IELTS公認問題集
大学編入試験でIELTSのスコアを求められる場合、公式問題集の活用は避けられません。本記事は、IELTS公認問題集を編入対策にどう組み込むかをご説明します。ただし、編入試験の個別対策というより、IELTSそのものの対策教材となる点をあらかじめご理解ください。
この本の位置づけ
本書はIELTS試験の公式出題者による問題集で、実際の試験形式に最も近い教材です。編入試験でIELTSスコア提出が必須となった受験生や、英語運用能力全般を高めたい受験生に向いています。
市販されている民間の参考書と異なり、試験設計者による良質な素材が得られることが大きな違いです。一方で、編入試験の特定科目(経済学、法学など)に特化した対策としては機能しません。
いつどのタイミングの編入受験生におすすめか
IELTSスコア提出が編入試験の出願条件に含まれている場合は、合格発表時期に逆算して早めに着手してください。通常、スコア取得には複数回の受験が必要になるため、1年前からの準備が目安になります。
スコア不要な編入試験であれば、本書への優先度は低くなります。むしろ志望大学の編入試験問題を先に分析し、英語の傾向に合わせた参考書選びを進めることをお勧めします。
使い方
本書を使う前に、志望大学がIELTSスコアをどの程度求めているか、また他の英語試験の受け入れ有無を確認しましょう。IELTSが必須な場合、まず1冊をひと通り解き、自分の弱点パート(リスニング、リーディング、ライティング、スピーキング)を特定します。
その後、弱点パートの問題を繰り返し解き、解説を読んで設問意図を理解します。
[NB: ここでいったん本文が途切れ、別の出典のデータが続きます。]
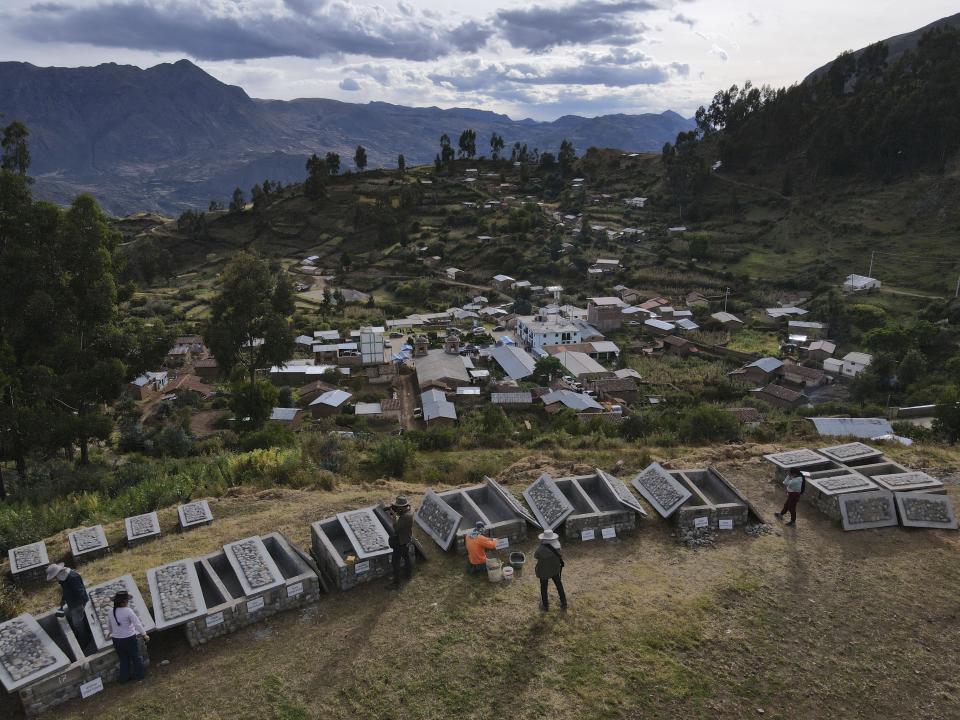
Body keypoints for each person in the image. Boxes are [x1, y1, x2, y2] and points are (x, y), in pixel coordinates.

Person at [46, 563, 92, 648]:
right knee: (77, 622)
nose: (55, 579)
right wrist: (64, 599)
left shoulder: (72, 577)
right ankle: (82, 634)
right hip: (73, 603)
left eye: (54, 577)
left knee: (77, 623)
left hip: (77, 604)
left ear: (57, 573)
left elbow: (80, 593)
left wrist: (78, 607)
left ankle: (85, 640)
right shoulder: (63, 578)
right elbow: (67, 590)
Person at [108, 591, 149, 683]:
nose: (128, 602)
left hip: (116, 640)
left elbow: (109, 625)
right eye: (127, 601)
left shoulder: (110, 612)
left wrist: (110, 633)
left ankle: (124, 678)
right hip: (129, 639)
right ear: (123, 602)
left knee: (123, 659)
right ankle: (140, 675)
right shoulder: (128, 611)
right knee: (135, 657)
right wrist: (144, 634)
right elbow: (137, 624)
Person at [534, 530, 567, 611]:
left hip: (544, 571)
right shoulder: (557, 546)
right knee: (559, 585)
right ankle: (564, 602)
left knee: (544, 587)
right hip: (555, 569)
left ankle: (545, 605)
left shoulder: (541, 549)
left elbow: (536, 556)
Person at [388, 495, 414, 588]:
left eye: (398, 506)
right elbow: (402, 515)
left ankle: (396, 583)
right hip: (406, 539)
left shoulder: (405, 517)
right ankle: (408, 575)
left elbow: (396, 529)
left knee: (395, 562)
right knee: (407, 558)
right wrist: (397, 511)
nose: (397, 508)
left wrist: (394, 518)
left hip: (400, 541)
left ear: (402, 507)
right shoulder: (409, 511)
本書で基礎を固めつつ、志望大学の編入試験問題にも並行して取り組み、IELTS型と編入試験型の英語の違いを意識しておくと、限られた時間を効率よく使えます。
注意点
本書はIELTS試験対策専用であり、編入試験の個別学科(経済学の専門用語、法律の英文解釈など)には対応していません。編入試験で求められる英語と、IELTSで求められる英語は重なる部分もありますが、完全には一致しないため、過信は避けてください。
また、出版年が古い版を手にしないよう注意が必要です。IELTS試験は出題傾向が変わることがあるため、最新版の取得をお勧めします。本書だけに頼らず、必ず志望大学の過去問で編入試験の英語傾向も確認し、両者のバランスを取りながら対策を進めてください。